Directive:
Pick up the Peter Kutin interview about his album "Achronie," given below, after its final line and continue it in the same voice.
Text excerpt START
Peter Kutin: That can’t be put in direct terms, because both work differently. The kinetic sound sculptures occupy a space over time, and are connected to light or an image. The connection affects the sound and its temporality and perception. It affects the presence of an object or an image. With an album, that ceases to exist. Here, people ideally are “only” listening closely, are all ears – as in the aforementioned text by Kafka. That’s why the experiences from my kinetic and audiovisual works don’t directly intervene in the design of the record, as one might perhaps imagine. On “Achronie” I was mainly concerned with how long certain sonic situations can last.
What do you mean by that?
Peter Kutin: I hope for the record to be unpredictable. It doesn’t follow classical structures or orient itself towards specific musical genres, but rather creates states that are bearable or pleasant for a certain time. This appears to be very heterogeneous but grows together over time.
You are building emotional breaks into the pieces. One is transported from one state to the next without transitions: brute volumes and frequency jumps.
Peter Kutin: The hard cut interested me. Let’s take the “Clusterfuck” piece as an example. If you look at the compositional sequence analytically, the intro section, which features Adorno’s voice, lasts pretty much one-third of the entire piece. This is followed by strident frequency clusters and finally a hurdy-gurdy coda. But: all three parts are lasting almost the same amount of time, although one feels that they have different durations.
One notices it when one sees the waveform of the piece.
Peter Kutin: Exactly, I only noticed it when Marian Essl (Monocolor, note) and I were editing the video. It’s not a form that I thought of in advance in the sense of an experiment. It just came about.
What interests you about the hard cut?
Peter Kutin: These imperceptible, set mood changes. If a sound was present with a meaningful length, a striking hard cut works. Many hard cuts in a row would be another distinct state again.
Text excerpt END
Data extracts START
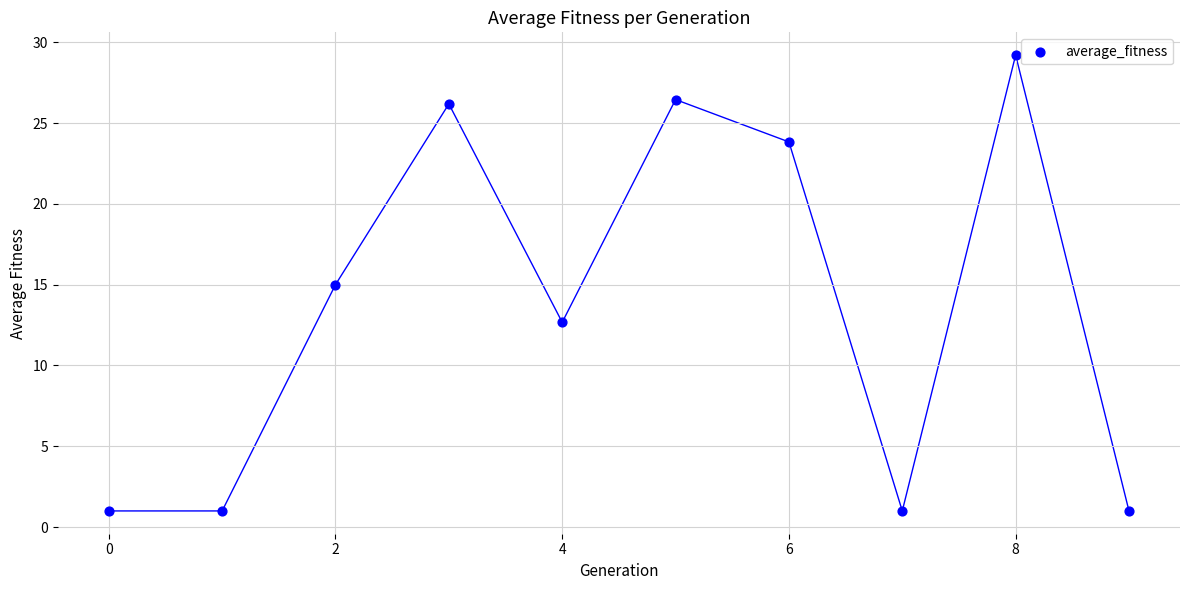

What is the average Y value?

13.7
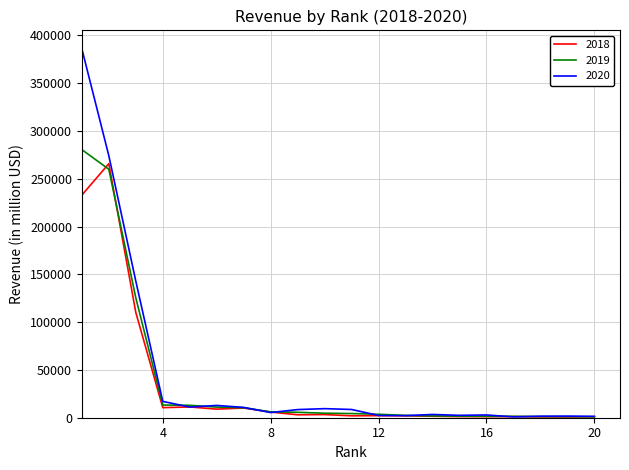

What is the highest value of the 2020 series?

386064.0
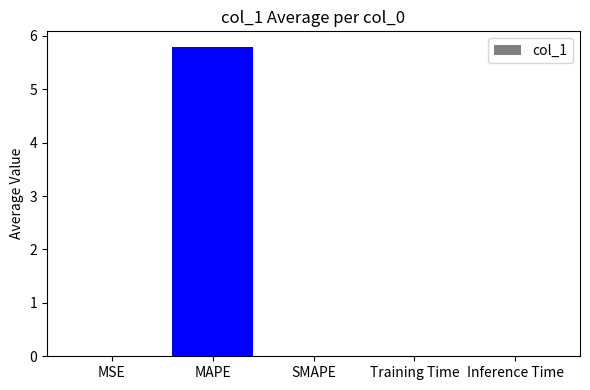

Between MAPE and MSE, which is larger?

MAPE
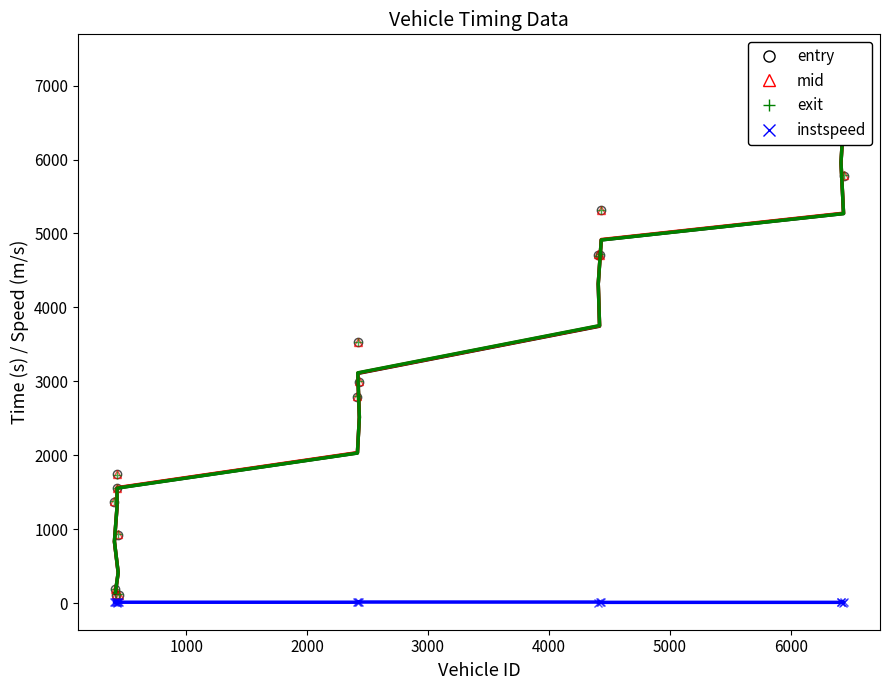

Rank the series by their maximum value, from lowest to highest.

instspeed, entry, mid, exit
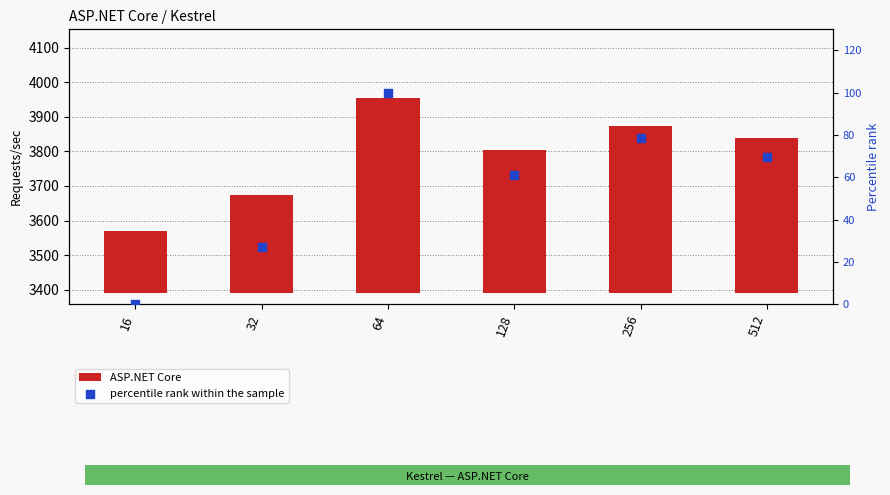

Which series has the largest total across all categories?

ASP.NET Core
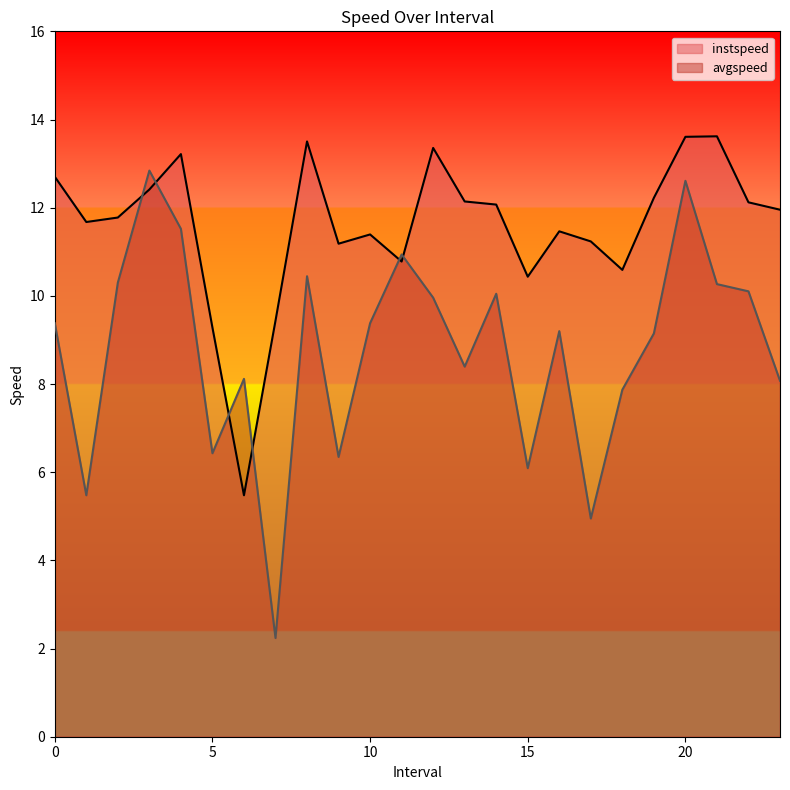

After their last crossing, which series has the higher values: instspeed or avgspeed?

instspeed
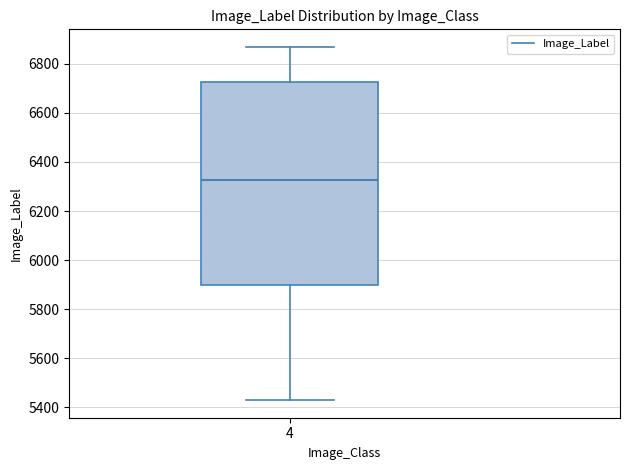

Where is the upper edge of the box at x = 4 on the y-axis? The values are not printed on the chart, so give them approximately, as read against the axis.

6720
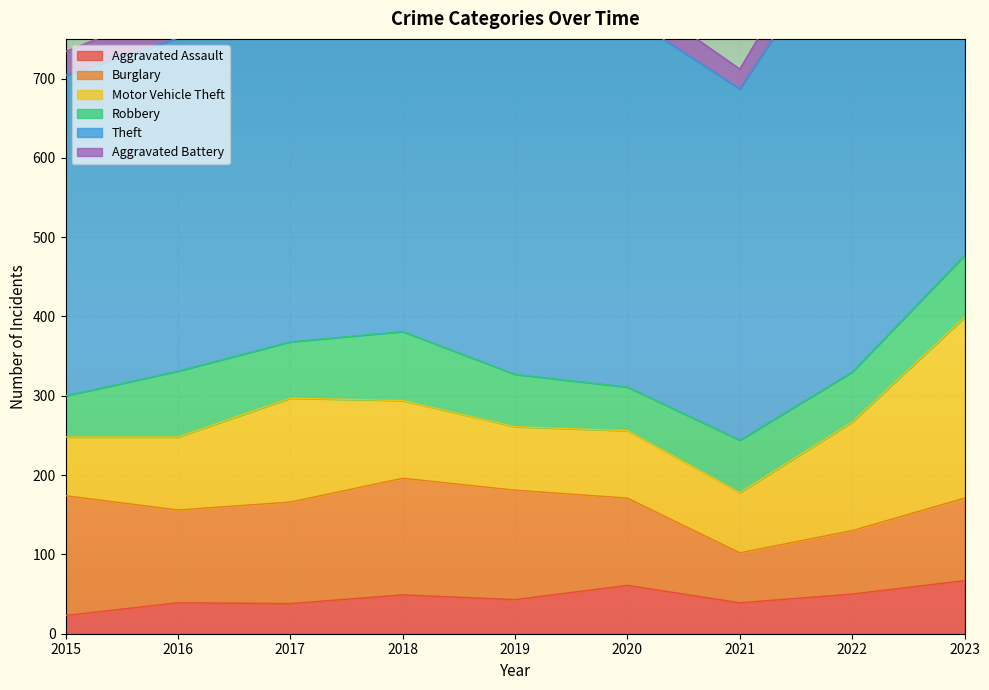

Reading left to right, transcribe all the data shown in this chart.

Aggravated Assault: 23	39	38	49	43	61	39	50	67
Burglary: 151	117	128	147	138	110	63	80	104
Motor Vehicle Theft: 74	92	131	98	80	85	76	137	228
Robbery: 52	83	71	87	66	55	66	63	78
Theft: 404	420	541	536	580	468	443	573	565
Aggravated Battery: 30	40	28	37	34	32	25	48	60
Data extracts END
Answer to the exercise:
The sequence, of course, has an influence on how one perceives the piece. After all, each state feeds off the previous one.
Peter Kutin: The concept of timing comes into play. One would have to write a doctoral thesis on it if one wanted to define it. For me, I describe it as a labyrinth in which new corners and paths are appearing all the time and can be taken. I like tracks that are built like a seductive maze. One can design such a thing in a consistently exciting way, without becoming desperate in it.
The sensory overload with countless individual images in the video for “Clusterfuck”: there’s something slightly disturbing about that, but also stimulating because one can’t understand the relations between the visual information.
Peter Kutin: I was hoping that people would recognize that these are just screenshots. They’re shot out there in a random process. Screenshots are still quite different from photographs.
More like digital Post–Its.
Peter Kutin: Yes, personal data such as bank statements, flight times or even film stills, all with different resolutions. The way we, working at the computer, are taking screenshots is similar to a certain extent – unless it turns into some kind of mania or fetish.
On two tracks one can hear the voice of Agnes Hvizdalek, very discreetly. How did that come about?
Peter Kutin: I got to know Agnes through a film project by Marlies Pöschl. I contributed the electronics, Agnes the voice. The material for the two tracks is partly based on that project. But it’s more about the nuance of a human voice that I am weaving into the piece.
Which again is a merging of different temporalities.
Peter Kutin: It’s a rubbing of different temporalities, yes.
I’m trying to explain this for myself with theories about photography. Walter Benjamin or Aby Warburg have attributed an afterlife to photographs that capture the imprint of a moment in the past, but at the same time continue to have an effect in the present. Can this afterlife be applied to sounds?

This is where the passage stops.